When I speak of my home as the a controlled environment, as the only place I can completely recuperate from moderate to severe symptoms, I mean everything in my home is 100% accommodating to my central sensitivity. For other people this will vary based on their needs, but for me a controlled environment is as follows


  • Natural lighting only, and only moderate natural lighting at best. No light in the bedroom (pitch dark – windows blocked out – overhead light with a dimmer switch if I need it).
  • Dim nightlights around the house for evening and getting up in the middle of the night.
  • Dim computer screen (which is also my TV monitor).


  • Since I rent and have really crappy windows, I have a fan in every room near the windows to drown out external sound. I have a small humidifier fan (just the fan part not the tank) sitting vertically on my window sill in my bedroom.
  • Soundproofing blankets over bedroom window with a bamboo roman shade to hide the blankets and drown out more noise and light, and I open the closet door against the window during the Spring (mating season for birds….).
  • Most of the day it’s me in front of a computer in silence except for the fan. My dog is a very quite dog by nature.
  • I have a THX® certified Logitech Surround Sound for my PC/TV/MP3. Why? Because I’m highly sensitive to crappy sound and music, we’re talking a mega headache in less than 2 minutes. Low bass, low sound setting. Speakers are next to me, not across the room.
  • No ticking clocks, dripping faucets, or any other random or repetitive sounds.

Touch & Pressure

  • My bed is 14 inches of Serta Visco Memory Foam on a typical box-spring. It’s like a giant foam soup bowl. My pillows are Serta Memory Foam contour pillows (one for my head and one for between knees  which cannot touch, because.. painful). My sheets are Protech Performance Sheets (the best sheets on the planet for memory foam mattresses).
  • Adjustable-Futon-Bed

    My Tri-Fold Futon/Couch (Queen)

    My “couch” is a Tri-Fold, Queen Sized, Futon with a 4” futon mattress, 6in Serta Visco Memory Foam mattress topper, and a Protech Performance cover (fitted sheet). I have the back in a reclined position and the end all the way out. It’s like a giant recliner, but with total support.

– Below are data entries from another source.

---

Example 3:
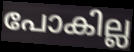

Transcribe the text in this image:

പോകില്ല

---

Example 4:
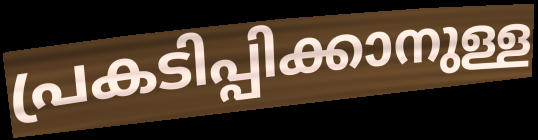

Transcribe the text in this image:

പ്രകടിപ്പിക്കാനുള്ള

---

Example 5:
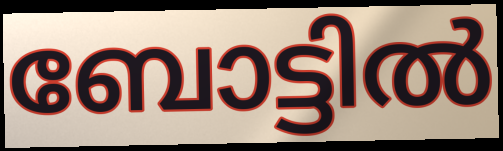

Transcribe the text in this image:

ബോട്ടിൽ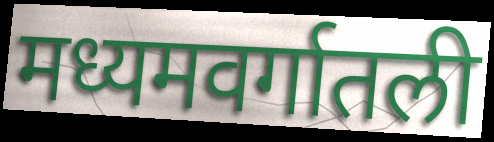
मध्यमवर्गातली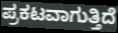
ಪ್ರಕಟವಾಗುತ್ತಿದೆ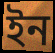
ইনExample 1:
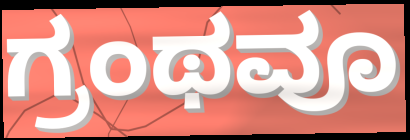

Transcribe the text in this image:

ಗ್ರಂಥವೂ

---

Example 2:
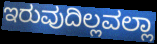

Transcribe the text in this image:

ಇರುವುದಿಲ್ಲವಲ್ಲಾ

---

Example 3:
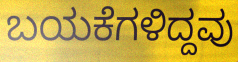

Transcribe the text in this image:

ಬಯಕೆಗಳಿದ್ದವು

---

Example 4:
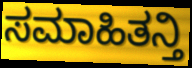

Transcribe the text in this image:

ಸಮಾಹಿತನ್ತಿ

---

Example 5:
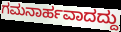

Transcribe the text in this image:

ಗಮನಾರ್ಹವಾದದ್ದುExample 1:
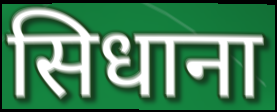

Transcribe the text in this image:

सिधाना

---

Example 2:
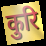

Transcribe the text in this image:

कुरि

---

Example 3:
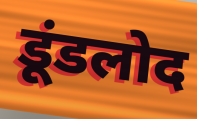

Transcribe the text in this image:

डूंडलोद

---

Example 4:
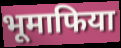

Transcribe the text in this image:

भूमाफिया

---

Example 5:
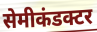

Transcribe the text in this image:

सेमीकंडक्टर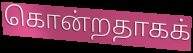
கொன்றதாகக்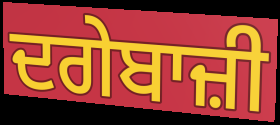
ਦਗੇਬਾਜ਼ੀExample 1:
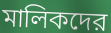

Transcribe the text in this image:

মালিকদের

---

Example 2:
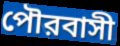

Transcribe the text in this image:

পৌরবাসী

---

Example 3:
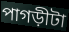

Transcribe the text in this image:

পাগড়ীটা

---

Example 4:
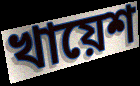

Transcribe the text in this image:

খায়েশ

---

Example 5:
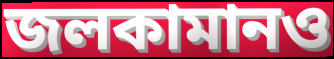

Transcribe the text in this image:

  • I do not own any tables or chairs. I eat on the futon. I have an extra couch for guests.
  • My dog is a Pomeranian rescue, sooooooooft little pillow puppy. Awesome for treating anxiety, depression, pain, and getting me outdoors into the sun for my daily doses of vitamin D.

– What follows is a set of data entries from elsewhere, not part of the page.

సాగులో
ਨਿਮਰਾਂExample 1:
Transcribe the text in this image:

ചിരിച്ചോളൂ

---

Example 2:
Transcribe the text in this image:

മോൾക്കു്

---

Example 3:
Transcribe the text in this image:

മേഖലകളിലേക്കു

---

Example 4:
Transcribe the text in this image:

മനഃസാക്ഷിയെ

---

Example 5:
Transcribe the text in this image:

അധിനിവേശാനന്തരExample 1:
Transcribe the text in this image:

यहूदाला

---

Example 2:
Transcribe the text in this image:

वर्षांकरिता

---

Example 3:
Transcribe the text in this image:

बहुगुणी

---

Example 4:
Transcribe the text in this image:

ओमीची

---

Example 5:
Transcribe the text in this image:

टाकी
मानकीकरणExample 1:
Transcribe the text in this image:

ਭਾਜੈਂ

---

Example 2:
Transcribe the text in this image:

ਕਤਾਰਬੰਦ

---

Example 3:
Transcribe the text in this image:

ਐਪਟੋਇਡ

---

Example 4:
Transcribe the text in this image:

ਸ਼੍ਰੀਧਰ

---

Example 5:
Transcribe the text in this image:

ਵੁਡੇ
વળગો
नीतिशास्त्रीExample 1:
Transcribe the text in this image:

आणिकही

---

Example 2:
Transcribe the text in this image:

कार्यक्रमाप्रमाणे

  • No fragrances of any kind, perfumes, air fresheners, deodorant, other people’s body odor (because there are no other people), and of course, smoke-free. The only thing in my house that has a smell is my food when I cook it. My dog occasionally smells like bananas, Doritos, and popcorn. (I have no clue why….).
  • I also keep the windows closed to avoid passing car exhaust and cigarette smoke from neighbors.
  • A HEPA air purifier is a MUST.
  • More solutions here.


  • I’m allergic to my dog’s saliva (most people are, not the hair or dander, cats are MUCH worse for me). She gets a bath once a week (mandatory – once she burns my eyes…bath), with conditioning oatmeal shampoo with a very mild fragrance that I can tolerate. She’s really good about it and is usually dirty in a week anyways since we spend a lot of time outdoors and she likes occasionally rolling in cat urine and deer poo and occasionally eats grass when I’m not looking and gets the runs….
  • Doggy Daybed

    Separate Pet Bed

    No windows open. Whether its pollen, ragweed, or something else outside, NOPE.

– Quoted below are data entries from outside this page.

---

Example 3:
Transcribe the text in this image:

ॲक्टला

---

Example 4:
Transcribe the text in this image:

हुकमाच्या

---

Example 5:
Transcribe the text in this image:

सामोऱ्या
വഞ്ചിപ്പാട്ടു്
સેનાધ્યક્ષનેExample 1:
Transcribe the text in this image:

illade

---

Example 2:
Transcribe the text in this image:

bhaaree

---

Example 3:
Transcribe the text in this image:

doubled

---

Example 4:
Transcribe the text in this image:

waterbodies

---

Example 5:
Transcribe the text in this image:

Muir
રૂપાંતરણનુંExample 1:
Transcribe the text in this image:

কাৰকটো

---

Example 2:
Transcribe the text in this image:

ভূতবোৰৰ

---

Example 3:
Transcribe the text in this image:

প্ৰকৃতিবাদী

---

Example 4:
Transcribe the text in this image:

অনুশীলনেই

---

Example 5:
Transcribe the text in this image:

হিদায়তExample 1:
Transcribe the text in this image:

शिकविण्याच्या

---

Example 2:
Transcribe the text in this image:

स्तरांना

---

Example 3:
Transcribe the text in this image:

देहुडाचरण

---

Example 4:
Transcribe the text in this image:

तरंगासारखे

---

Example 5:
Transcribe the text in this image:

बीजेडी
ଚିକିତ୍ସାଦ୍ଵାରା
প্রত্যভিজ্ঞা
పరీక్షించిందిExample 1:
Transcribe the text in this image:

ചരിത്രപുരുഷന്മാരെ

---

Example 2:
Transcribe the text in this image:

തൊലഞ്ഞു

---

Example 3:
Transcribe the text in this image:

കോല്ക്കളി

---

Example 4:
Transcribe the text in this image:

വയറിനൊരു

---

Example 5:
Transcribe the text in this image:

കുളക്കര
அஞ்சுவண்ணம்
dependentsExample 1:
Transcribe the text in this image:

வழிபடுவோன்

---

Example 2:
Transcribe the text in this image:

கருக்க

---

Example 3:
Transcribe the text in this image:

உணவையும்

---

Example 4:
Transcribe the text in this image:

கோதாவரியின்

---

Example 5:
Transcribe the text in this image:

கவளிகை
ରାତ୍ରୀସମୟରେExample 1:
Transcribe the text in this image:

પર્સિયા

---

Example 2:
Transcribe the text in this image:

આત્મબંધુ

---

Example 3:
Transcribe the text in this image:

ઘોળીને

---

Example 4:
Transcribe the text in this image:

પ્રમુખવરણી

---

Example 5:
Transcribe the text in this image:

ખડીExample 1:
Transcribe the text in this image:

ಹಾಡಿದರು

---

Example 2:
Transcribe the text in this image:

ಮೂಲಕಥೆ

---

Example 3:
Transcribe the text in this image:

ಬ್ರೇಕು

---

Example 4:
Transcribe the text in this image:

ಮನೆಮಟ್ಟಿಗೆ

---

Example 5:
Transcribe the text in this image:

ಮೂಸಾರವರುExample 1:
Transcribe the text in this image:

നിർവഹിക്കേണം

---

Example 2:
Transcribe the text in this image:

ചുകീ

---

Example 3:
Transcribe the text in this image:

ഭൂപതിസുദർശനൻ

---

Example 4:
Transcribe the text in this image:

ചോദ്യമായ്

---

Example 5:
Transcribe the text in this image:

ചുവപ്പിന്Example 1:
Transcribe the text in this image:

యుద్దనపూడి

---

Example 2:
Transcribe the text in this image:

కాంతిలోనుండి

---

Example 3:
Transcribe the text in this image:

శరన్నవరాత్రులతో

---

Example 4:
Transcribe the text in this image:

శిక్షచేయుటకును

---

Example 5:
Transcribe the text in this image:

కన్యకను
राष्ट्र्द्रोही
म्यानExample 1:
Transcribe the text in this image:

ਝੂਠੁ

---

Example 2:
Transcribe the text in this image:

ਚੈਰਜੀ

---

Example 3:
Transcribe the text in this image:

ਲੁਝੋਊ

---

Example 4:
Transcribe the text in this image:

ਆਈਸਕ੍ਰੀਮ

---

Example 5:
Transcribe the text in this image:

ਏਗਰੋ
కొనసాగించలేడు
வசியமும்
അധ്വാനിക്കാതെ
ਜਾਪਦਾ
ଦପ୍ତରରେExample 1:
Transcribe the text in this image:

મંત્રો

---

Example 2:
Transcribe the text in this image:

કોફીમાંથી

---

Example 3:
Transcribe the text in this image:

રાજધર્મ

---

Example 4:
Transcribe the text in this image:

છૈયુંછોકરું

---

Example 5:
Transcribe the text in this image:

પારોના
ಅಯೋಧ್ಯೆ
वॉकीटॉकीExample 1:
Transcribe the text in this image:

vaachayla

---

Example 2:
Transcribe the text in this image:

  • I dust and vacuum at least once a week.
  • No flowers, except an orchid in the kitchen window. I have a garden on my porch and patio for all that.
  • My dog does not sleep in my room. My bedroom is an allergy-free zone. She has her own doggy daybed in the kitchen that I up-cycled from a baby crib.


  • No higher than 75 degrees in the summer, no lower that 70-68 in the winter. Any temperature under 70 degrees and my hands and feet turn to ice and become VERY stiff and painful, and the rest of my muscle slowly follow. Temperatures above 75 degrees and – fatigue doubles per 10 degrees.


  • Yeah, um, family, sometimes, that’s pretty much it. My home is my sanctuary, it’s where I run to get under-stimulated, and so I avoid too much stimulation being in my sanctuary.